Your job is to return every line in the data holding the string "format".

_ _ _ _ _ _ _

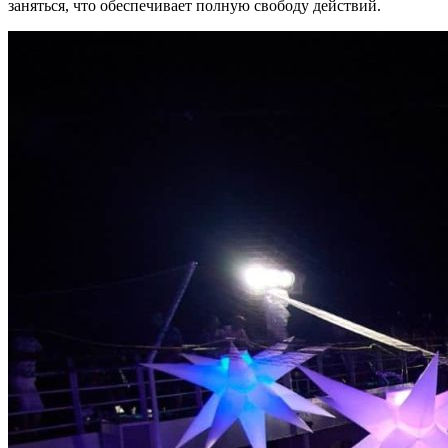
заняться, что обеспечивает полную свободу действий.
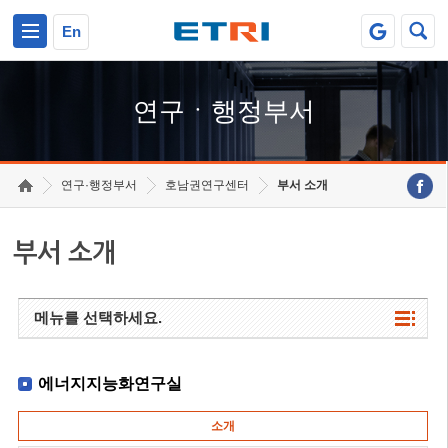
본문 바로가기
주요메뉴 바로가기
하단메뉴 바로가기
En
연구ㆍ행정부서
연구·행정부서
호남권연구센터
부서 소개
부서 소개
메뉴를 선택하세요.
에너지지능화연구실
소개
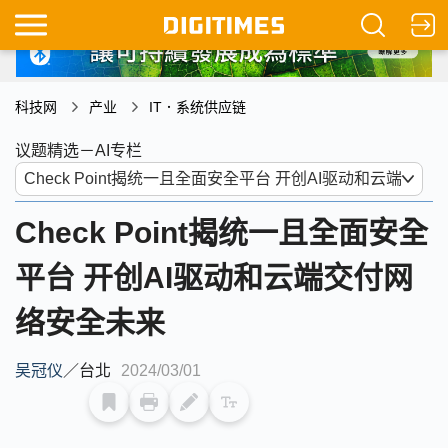
科技网
产业
IT．系统供应链
议题精选－AI专栏
Check Point揭统一且全面安全
平台 开创AI驱动和云端交付网
络安全未来
吴冠仪
／
台北
2024/03/01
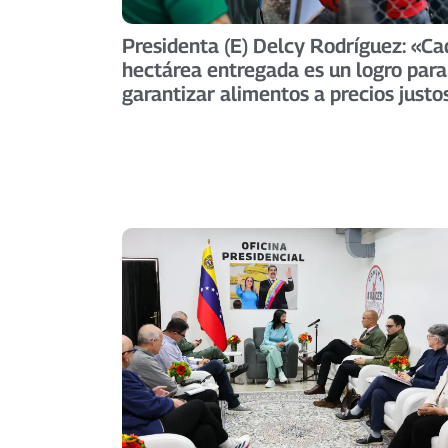
Presidenta (E) Delcy Rodríguez: «Ca
hectárea entregada es un logro para
garantizar alimentos a precios justo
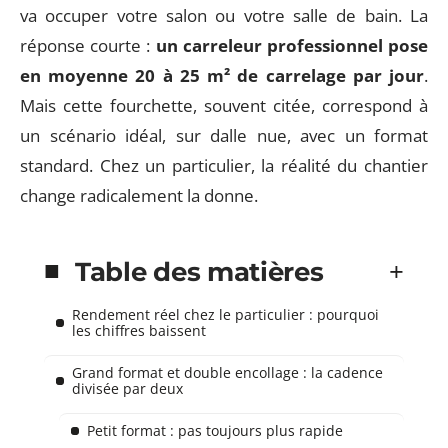
va occuper votre salon ou votre salle de bain. La
réponse courte :
un carreleur professionnel pose
en moyenne 20 à 25 m² de carrelage par jour
.
Mais cette fourchette, souvent citée, correspond à
un scénario idéal, sur dalle nue, avec un format
standard. Chez un particulier, la réalité du chantier
change radicalement la donne.
Table des matières
Rendement réel chez le particulier : pourquoi
les chiffres baissent
Grand format et double encollage : la cadence
divisée par deux
Petit format : pas toujours plus rapide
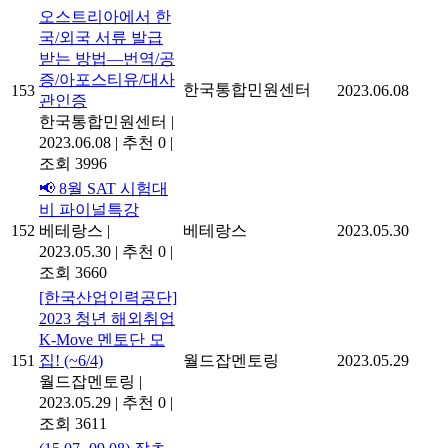
오스트리아에서 한
국/외국 서류 발급
받는 방법―번역/공
증/아포스티유/대사
한국통합민원센터
153
2023.06.08
관인증
한국통합민원센터
|
2023.06.08
|
추천 0
|
조회 3996
📢 8월 SAT 시험대
비 파이널특강
152
베테랑스
|
베테랑스
2023.05.30
2023.05.30
|
추천 0
|
조회 3660
[한국산업인력공단]
2023 청년 해외취업
K-Move 멘토단 모
151
집! (~6/4)
월드잡멘토링
2023.05.29
월드잡멘토링
|
2023.05.29
|
추천 0
|
조회 3611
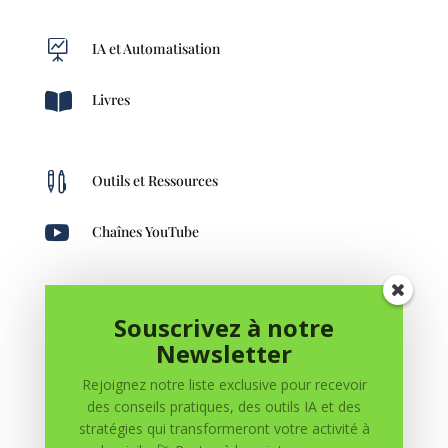

IA et Automatisation

Livres

Outils et Ressources

Chaînes YouTube

Création de Contenu
Souscrivez à notre
Newsletter
Rejoignez notre liste exclusive pour recevoir
des conseils pratiques, des outils IA et des
stratégies qui transformeront votre activité à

_ _ _ _ _ _ _

* OUTPUT BELOW:
un scénario idéal, sur dalle nue, avec un format
Grand format et double encollage : la cadence
Petit format : pas toujours plus rapide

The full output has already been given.